- _WHAT THIS TASK INVOLVES_:
Where the string "SQUARE" occurs in a line of the entries below, copy that line.

- _RECORDS FOR THIS EXERCISE_:
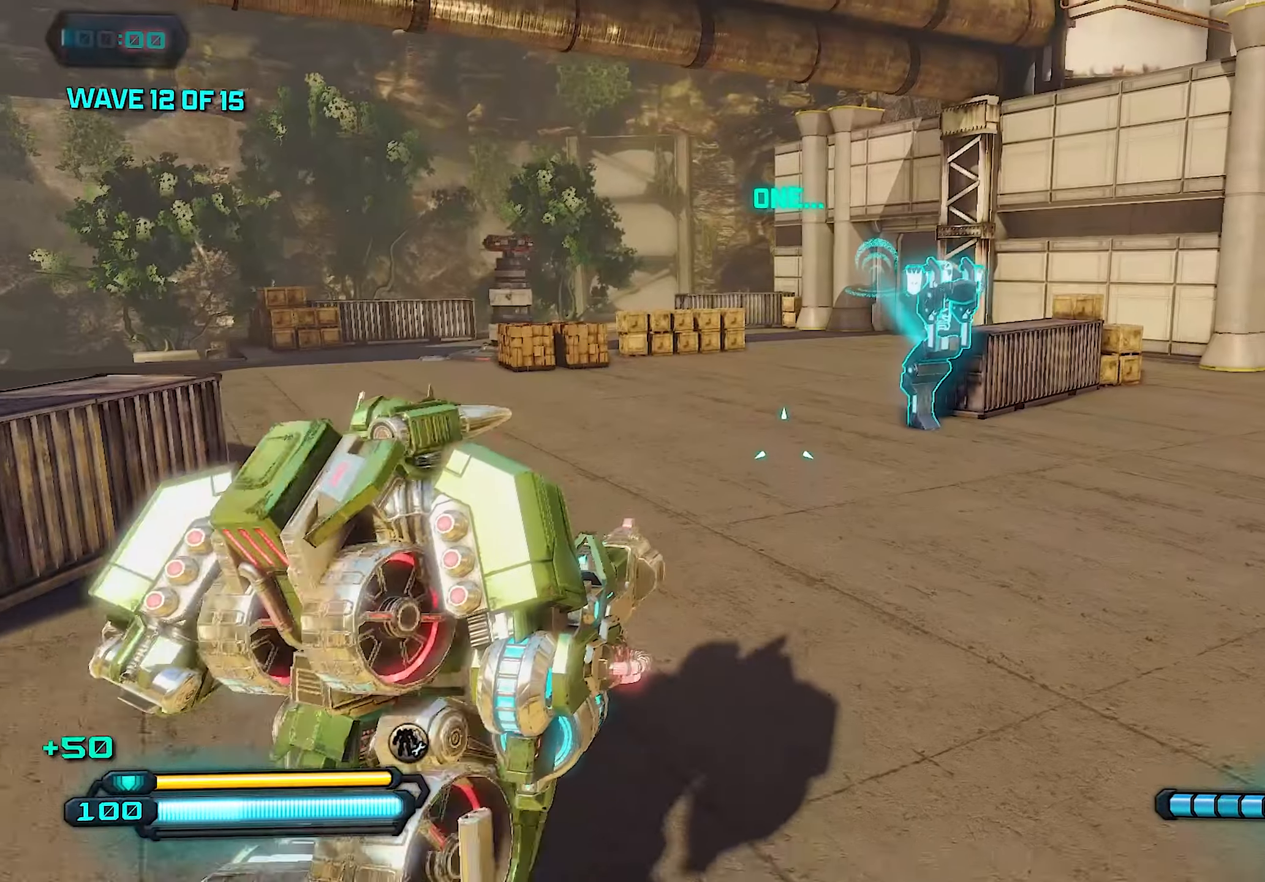
{"buttons": [], "left_stick": "up", "right_stick": "right", "events": [[300, "right_stick", "right"]]}
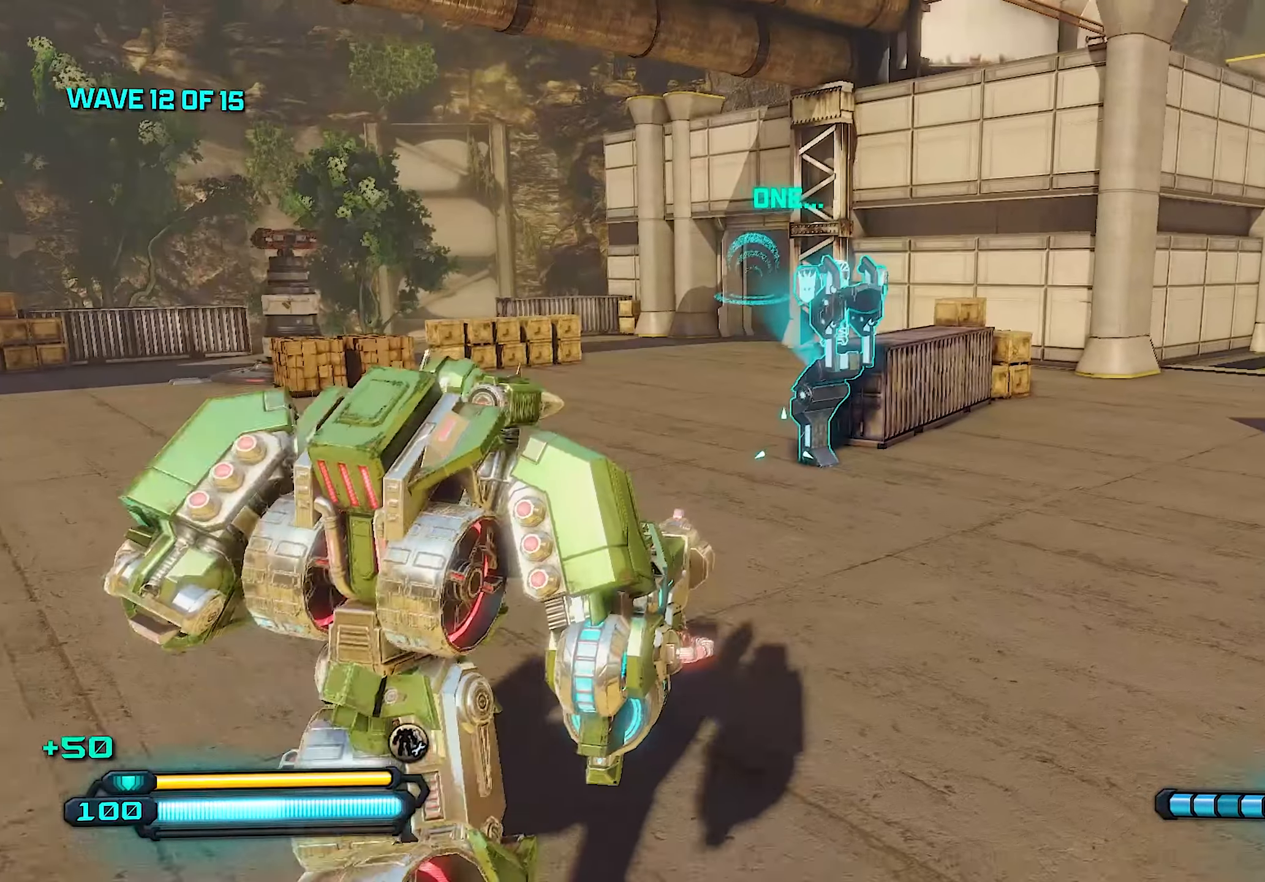
{"buttons": [], "left_stick": "up", "right_stick": "right", "events": [[180, "right_stick", "center"], [500, "right_stick", "right"]]}
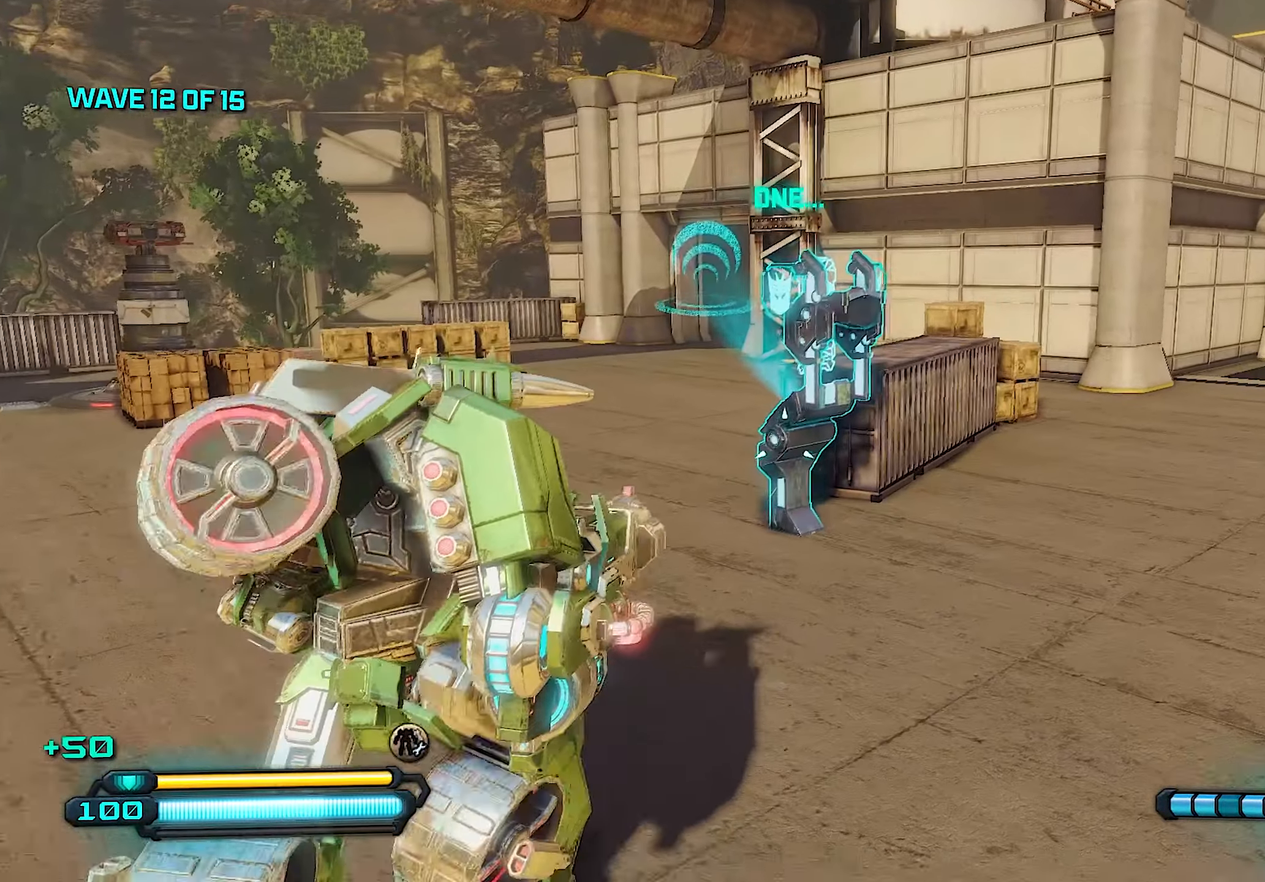
{"buttons": [], "left_stick": "up-left", "right_stick": "right", "events": [[160, "left_stick", "up-left"]]}
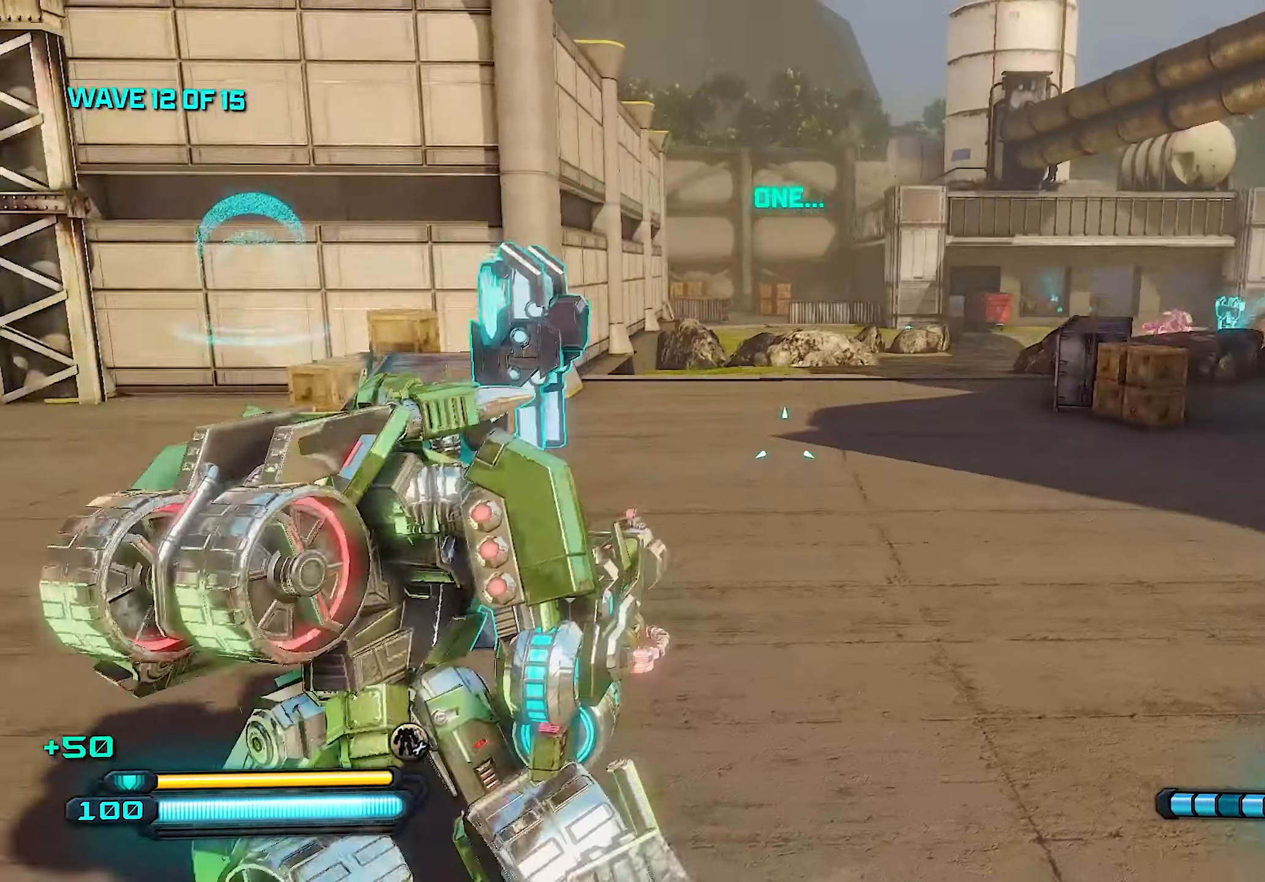
{"buttons": [], "left_stick": "up", "right_stick": "right", "events": [[220, "left_stick", "left"], [440, "left_stick", "up"]]}
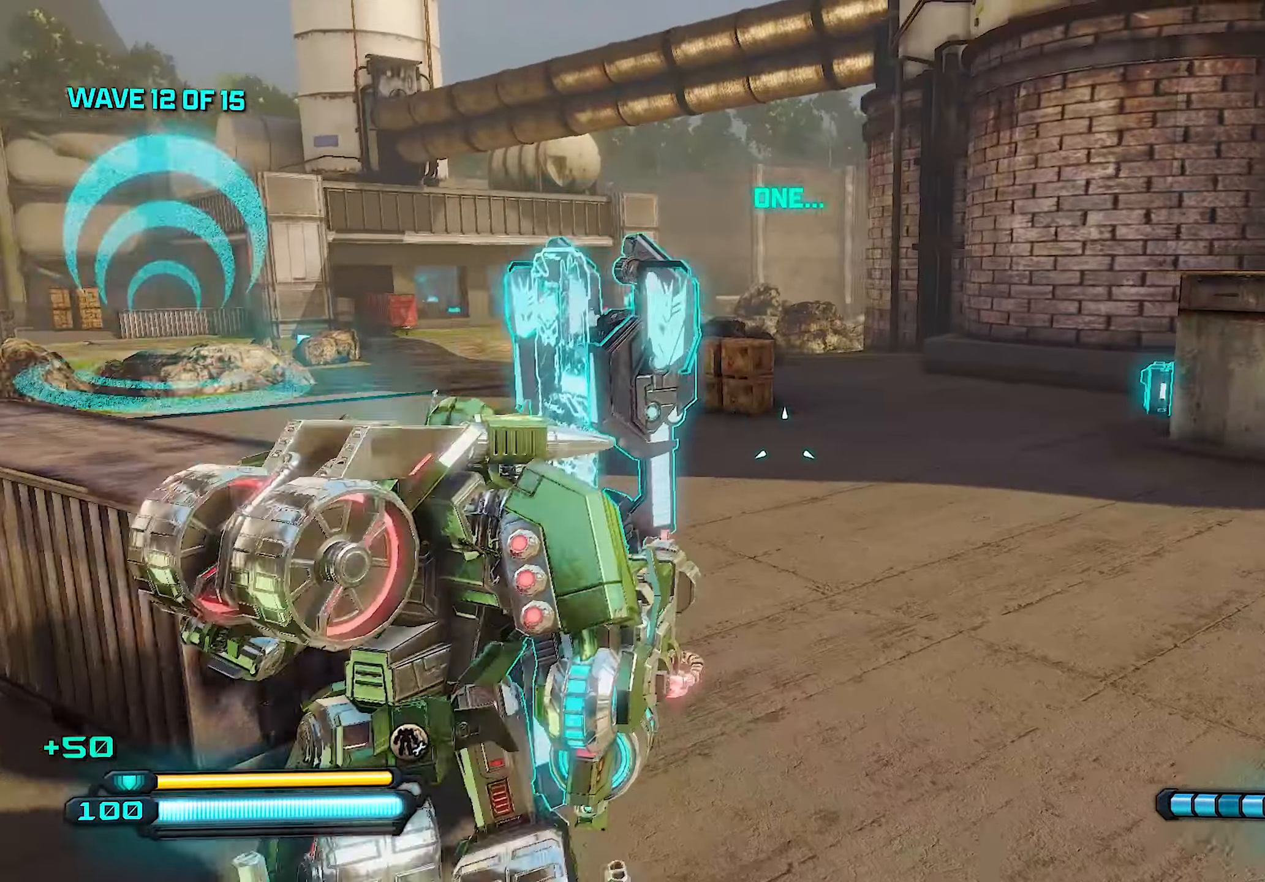
{"buttons": [], "left_stick": "left", "right_stick": "center", "events": [[140, "SQUARE", "down"], [180, "left_stick", "center"], [280, "SQUARE", "up"], [280, "left_stick", "left"], [300, "right_stick", "center"], [360, "SQUARE", "down"], [480, "SQUARE", "up"]]}
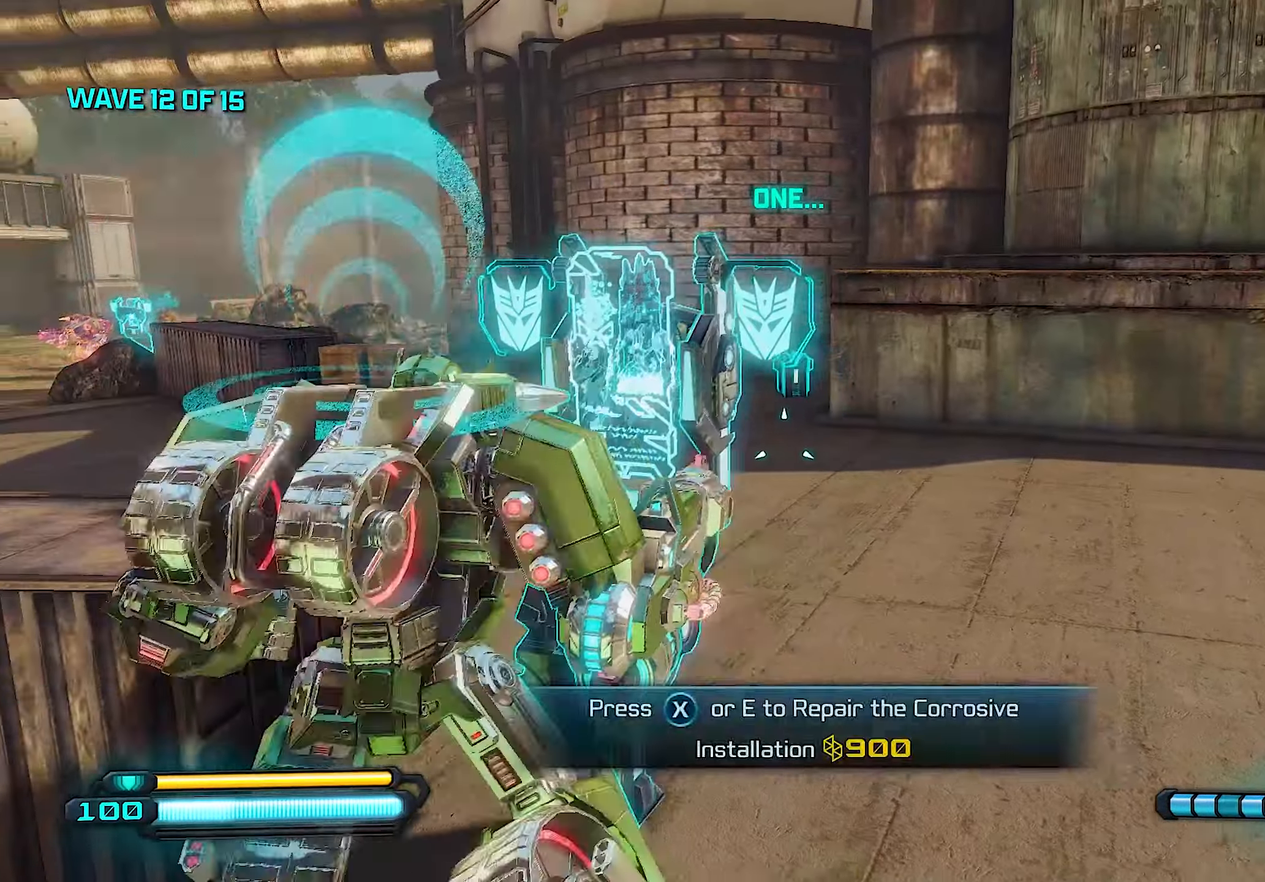
{"buttons": [], "left_stick": "down", "right_stick": "center", "events": [[60, "SQUARE", "down"], [60, "left_stick", "center"], [220, "SQUARE", "up"], [280, "SQUARE", "down"], [400, "left_stick", "down"], [440, "SQUARE", "up"]]}
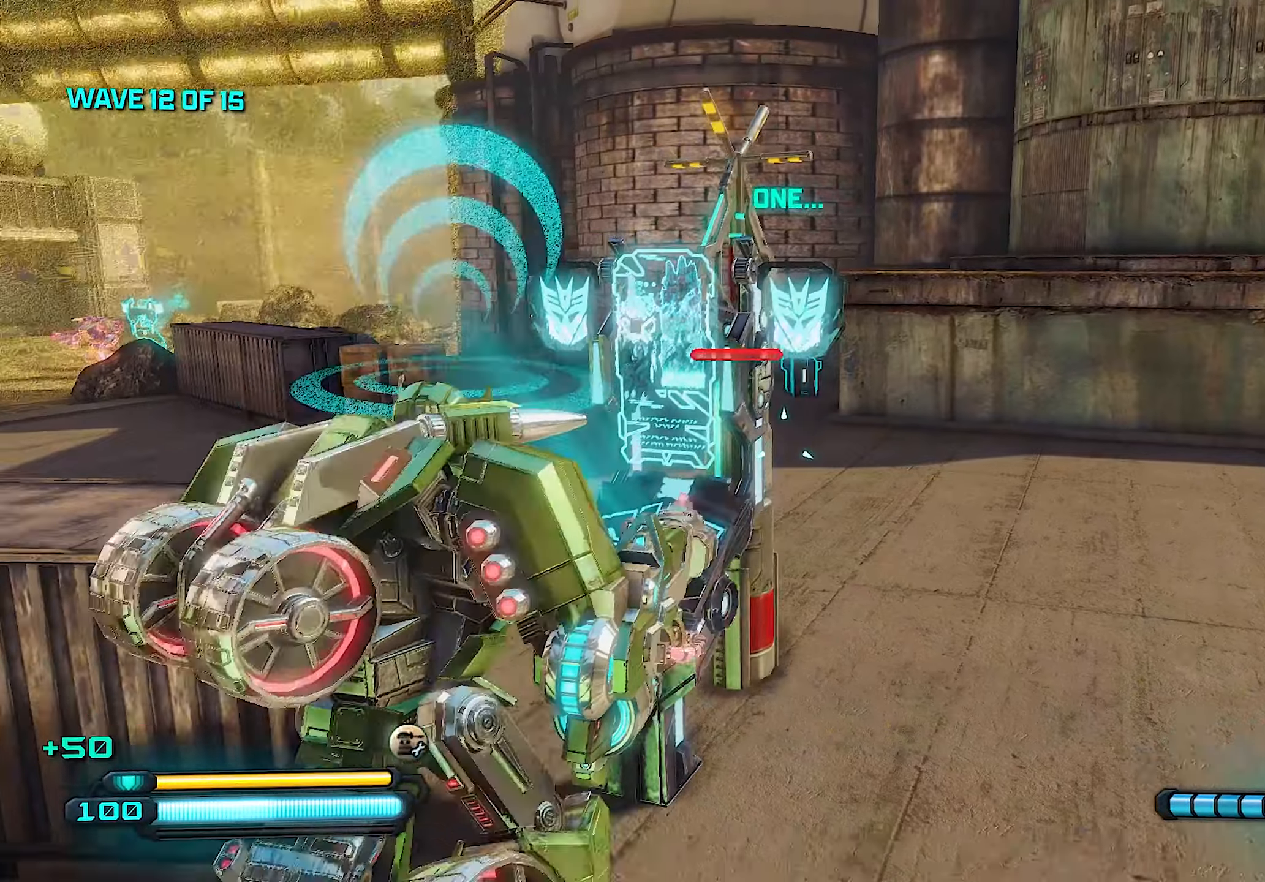
{"buttons": [], "left_stick": "up", "right_stick": "center", "events": [[100, "left_stick", "left"], [260, "CROSS", "down"], [280, "left_stick", "up-left"], [420, "CROSS", "up"], [460, "left_stick", "up"]]}
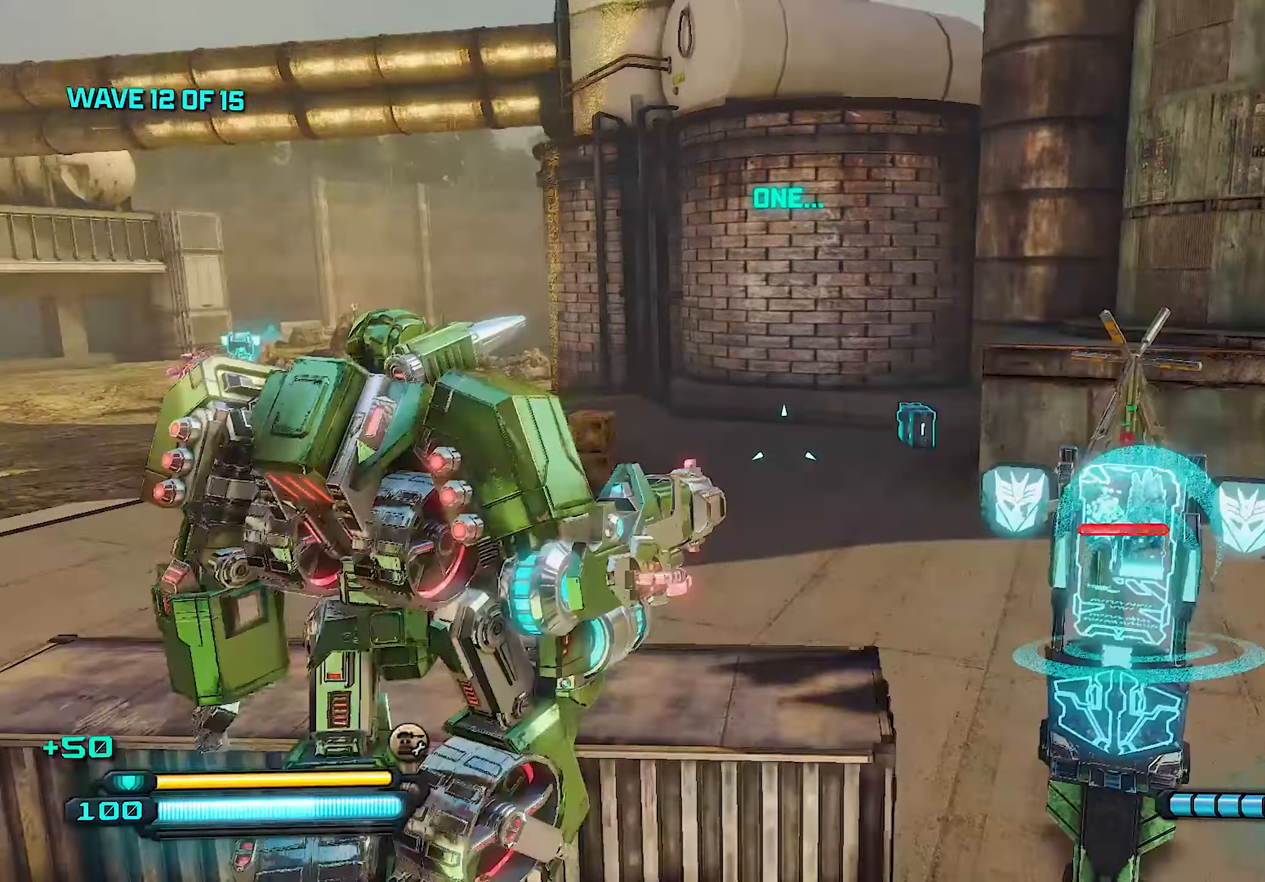
{"buttons": [], "left_stick": "up", "right_stick": "center", "events": []}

- _EXERCISE ANSWER_:
{"buttons": [], "left_stick": "left", "right_stick": "center", "events": [[140, "SQUARE", "down"], [180, "left_stick", "center"], [280, "SQUARE", "up"], [280, "left_stick", "left"], [300, "right_stick", "center"], [360, "SQUARE", "down"], [480, "SQUARE", "up"]]}
{"buttons": [], "left_stick": "down", "right_stick": "center", "events": [[60, "SQUARE", "down"], [60, "left_stick", "center"], [220, "SQUARE", "up"], [280, "SQUARE", "down"], [400, "left_stick", "down"], [440, "SQUARE", "up"]]}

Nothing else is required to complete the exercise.